Lessons in Adolescence

Lessons on Formal Therapeutic Mentoring for Middle School Youth with Dr. Jessica Greenawalt

Youth-Nex: Remaking Middle School Season 4 Episode 44

This episode features a conversation with Jessica Greenawalt, Co-Founder and Executive Director of The Arthur Project, a New York City-based nonprofit mentoring program focused on students in middle school. The Arthur Project taps into the professional pipeline of social workers to provide middle schoolers with professional, not volunteer, mentors. 

In part one of their conversation, Jessica and Jason talk about how The Arthur Project got started, why it chose to focus on middle school-aged youth, the types of communities and schools the organization works in, the background of the students engaged in the program and how they come to participate in it, how and why clinical social workers-in-training are drawn to and sign up to be a mentor in the program, the additional training The Arthur Project provides them in positive youth development, and how the organization is both impacting students now and building a workforce pipeline of talented social workers dedicated to youth and community empowerment in the future.
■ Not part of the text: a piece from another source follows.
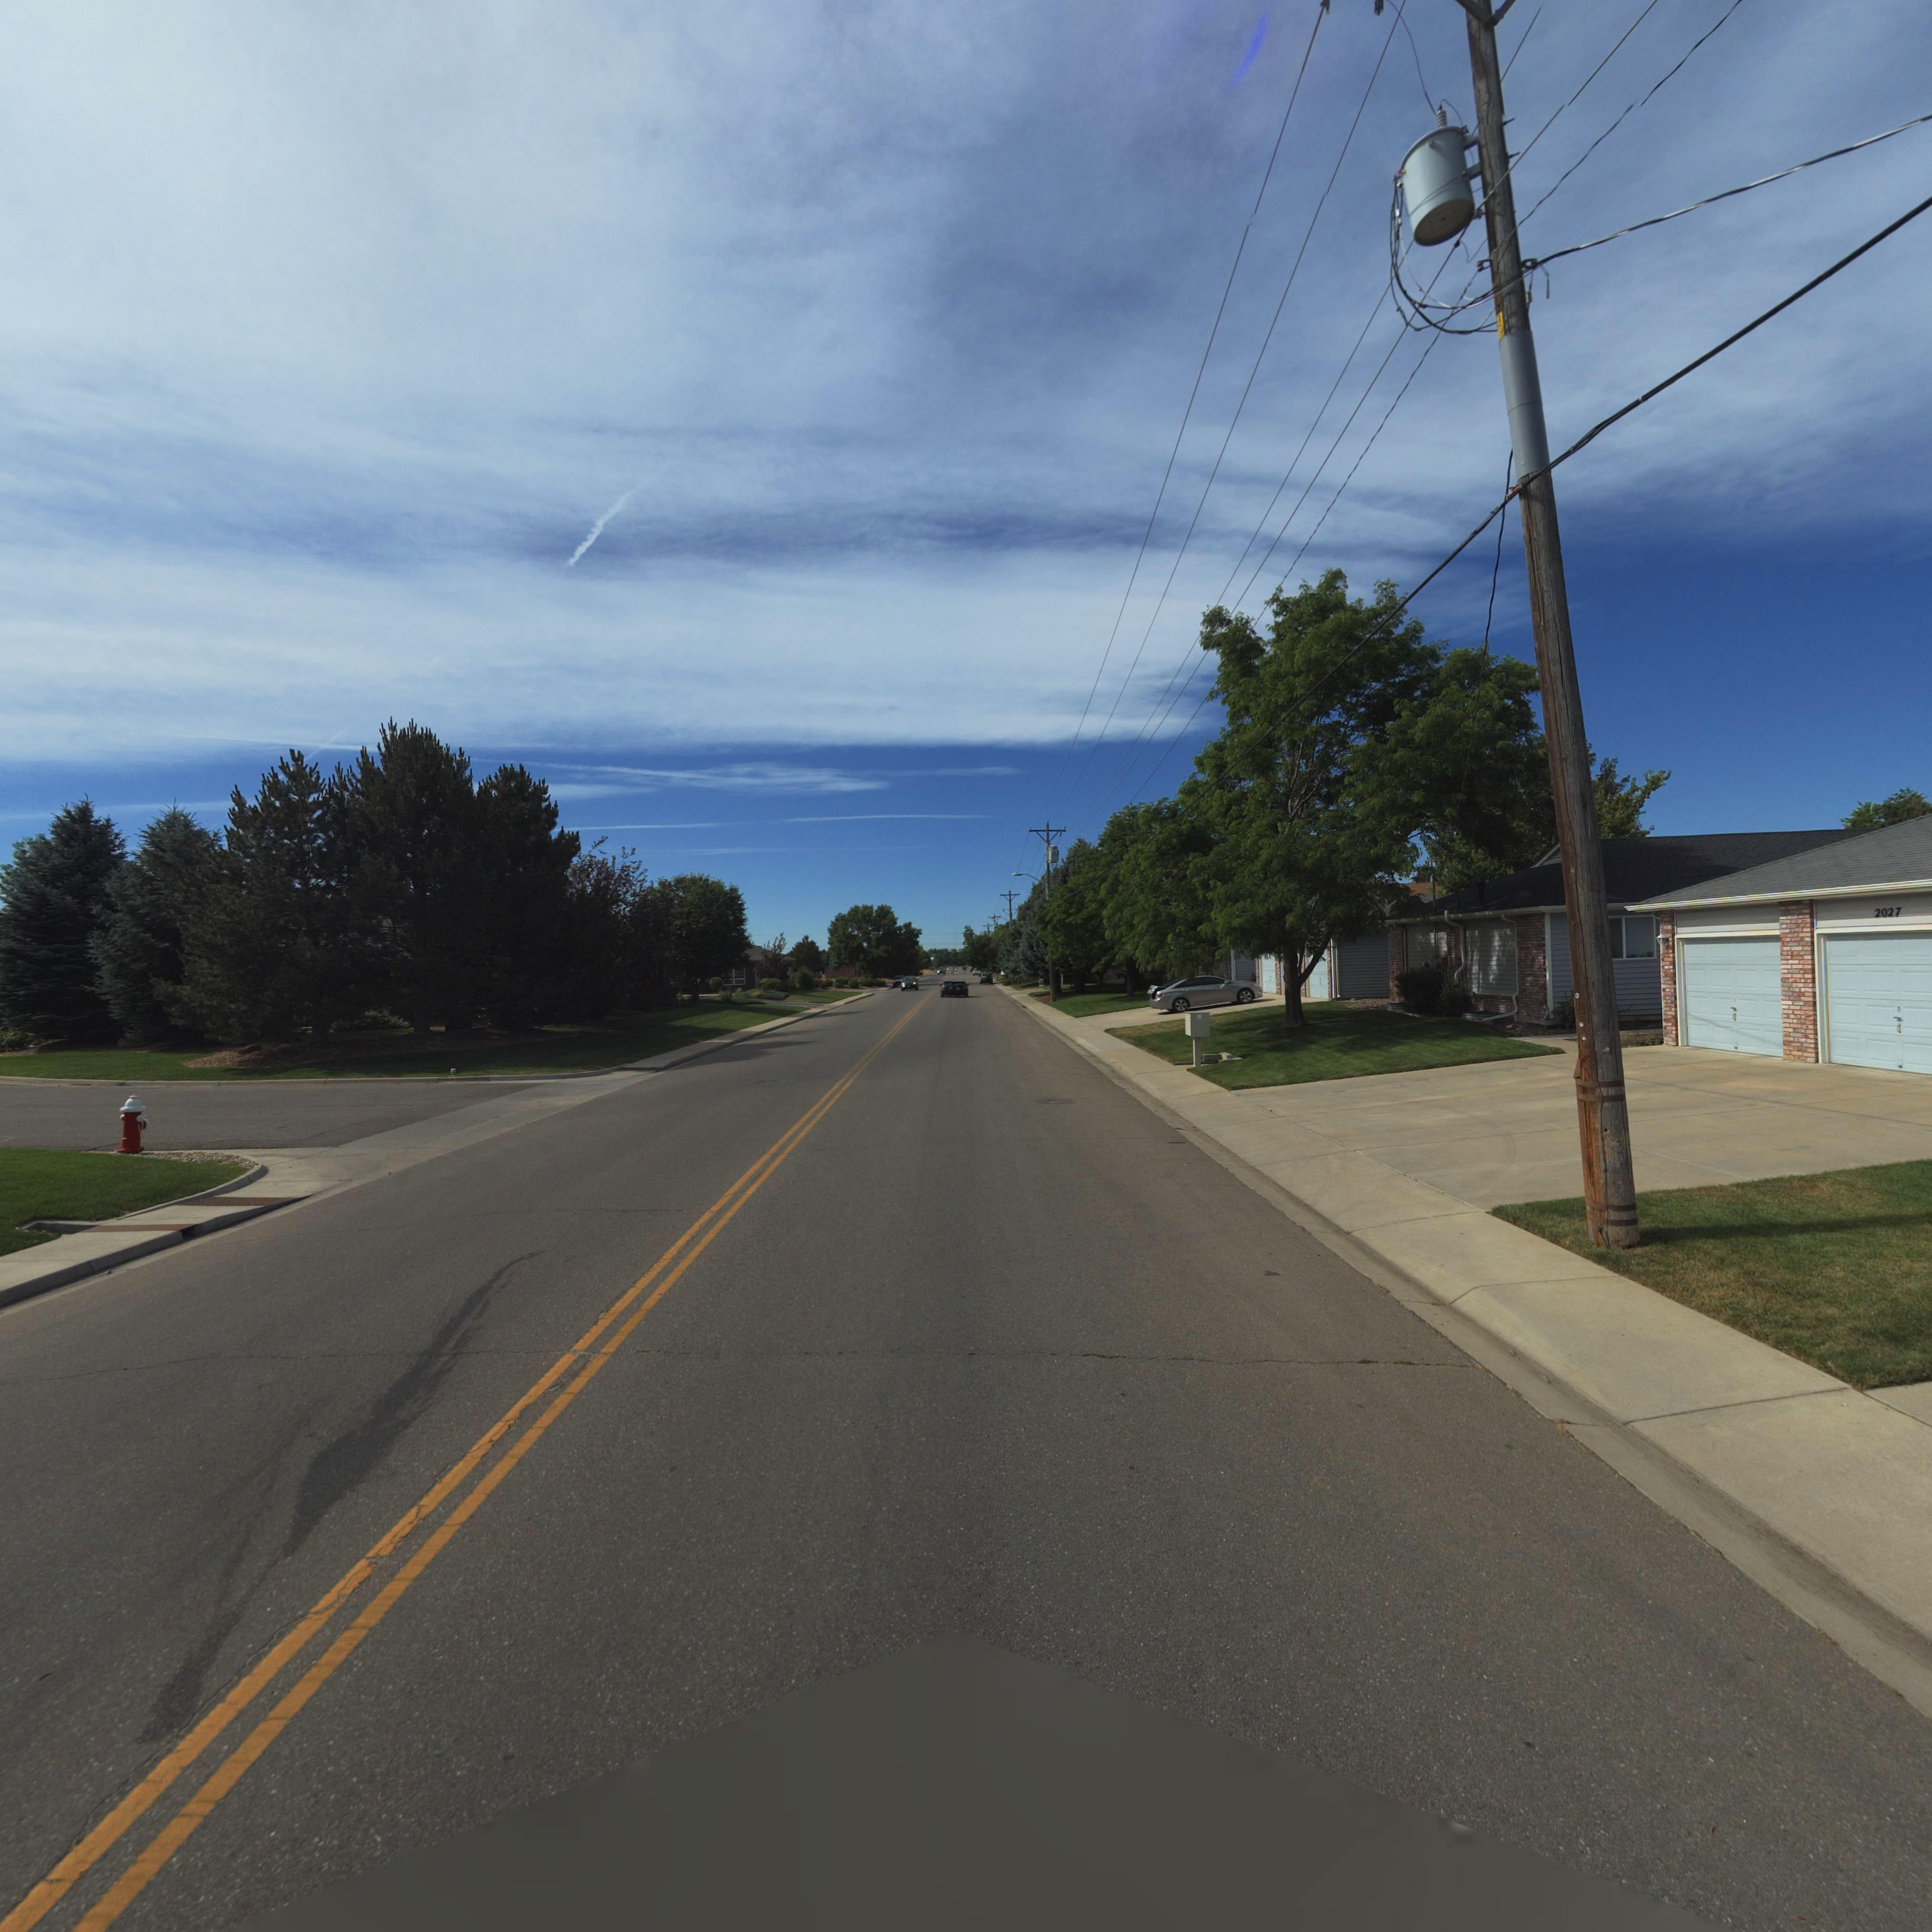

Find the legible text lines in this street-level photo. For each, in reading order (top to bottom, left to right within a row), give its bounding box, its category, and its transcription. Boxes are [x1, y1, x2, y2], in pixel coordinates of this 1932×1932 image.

[1873, 907, 1903, 918] StreetNumber: 2027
In part two, they dive into the design of the Arthur Project’s therapeutic mentoring program, including how the mentors and students get matched, and how the programming evolved from individual mentoring relationships to also include group sessions with youth afterschool, and community service, recreational and cultural activities on weekends. They also discuss the results The Arthur Project is seeing, including the powerful concept of mattering and some of the advantages The Arthur Project sees with shorter-term relationships between mentor and mentees with intentional pass-offs. They then talk about the Arthur Project’s future plans to strategically scale its model in multiple ways.